Maintain your self-audit activity
Even if it is limited to a desktop review at this point, ensuring a continued focus on your procedures and records means that they remain front of mind and may help to avoid silly mistakes once normal operations resume. This could be an opportunity for manufacturers to ensure that the following records are current:
• List of equipment
• List of purchased services
• List of quality personnel and approved manufacturing personnel on each shift
• List of customers and specifications
• Copy of internal general procedures
• Organization chart
• Personnel Training
Communicate openly and often
Your customers, notified bodies, regulator, suppliers, and other stakeholders want to know how you are doing. The performance of your business affects more than your business. We are all experiencing many of the same challenges so you may be able to obtain temporary extensions, waivers etc. to cover you for this period.
Update your process controls
You must be able to demonstrate that you have reviewed and are meeting the process control requirements for each of your customers and that you have an internal procedure and “system” that documents compliance, including to other testing and controls required by specifications. Make sure that you have updated your internal documents to reflect any contingencies you have in place for the current situation.
Adapt where possible
When “business as usual” is just not an option, work with your customers and regulators to identify what adaptations you can make that enable you to continue to provide the service they need at the level they expect. While you maintain control of any activity granted a temporary deviation from a requirement, avoiding the disaster of not returning to compliance once this situation has passed will be critical for ongoing conformity.

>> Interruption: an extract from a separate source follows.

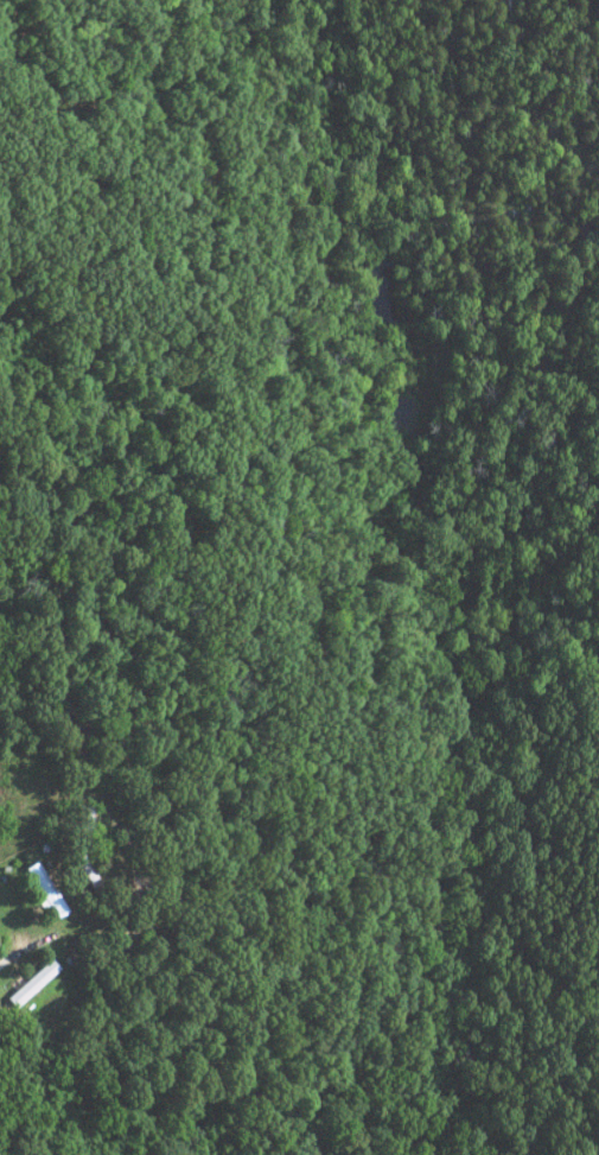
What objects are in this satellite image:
building: (42, 888)
road: (14, 947)
building: (29, 982)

Explore different technological options to support your business. The MedAccred Subscribers recently authorized temporary virtual accreditation extension audits to enable companies whose accreditations were due to lapse a safe way to maintain their status. This type of audit can be used only when a physical on-site audit cannot be conducted. While not as desirable as an on-site in-person audit, it is bridging the gap for now. MedAccred virtual accreditation extension audits are limited scope audits conducted via videoconference technology that extend a current MedAccred Accredited auditee’s certificate for 3 months if they meet all requirements and properly close out their findings. The auditor conducts the audit with a representative from the factory, operating a live-stream video device pointed at areas on the factory floor that the auditor requests to see. In addition to live streaming from the factory floor while production lines are running, documents are shared and reviewed through normal videoconference application, such as Microsoft Teams or Zoom.
“Jabil Circuit (Shanghai) Ltd. gained MedAccred printed circuit board assemblies accreditation in April 2019. This was a very proud moment for our team, and the result of a lot of hard work. The MedAccred audit is not a simple checkbox exercise; the auditor really looks in detail into the procedures and records, as well as observing parts processing in real time.
“Accreditation is initially awarded for one year. Due to the COVID-19 pandemic, there was a risk of accreditation lapse. Measures such as travel restrictions and social distancing, as well as concern for the safety and welfare of all involved in the audit, made it difficult to conduct an onsite audit. We partnered with the MedAccred team and were able to successfully host a virtual accreditation extension audit online.
“This meant the MedAccred auditor conducted our audit at a distance, covering the key requirements and permitting Jabil Circuit (Shanghai) Ltd. a three-month extension on our accreditation. It is not the same as conducting the audit in person but it is a great example of how technology can be leveraged in these challenging times to demonstrate our unwavering dedication to quality and ability to satisfy our customers’ requirements. The intent is that this will help us evidence our compliance until we can welcome the MedAccred auditor back onsite again.”
Alice Wang, Manager of Quality System at Jabil Circuit (Shanghai) Ltd.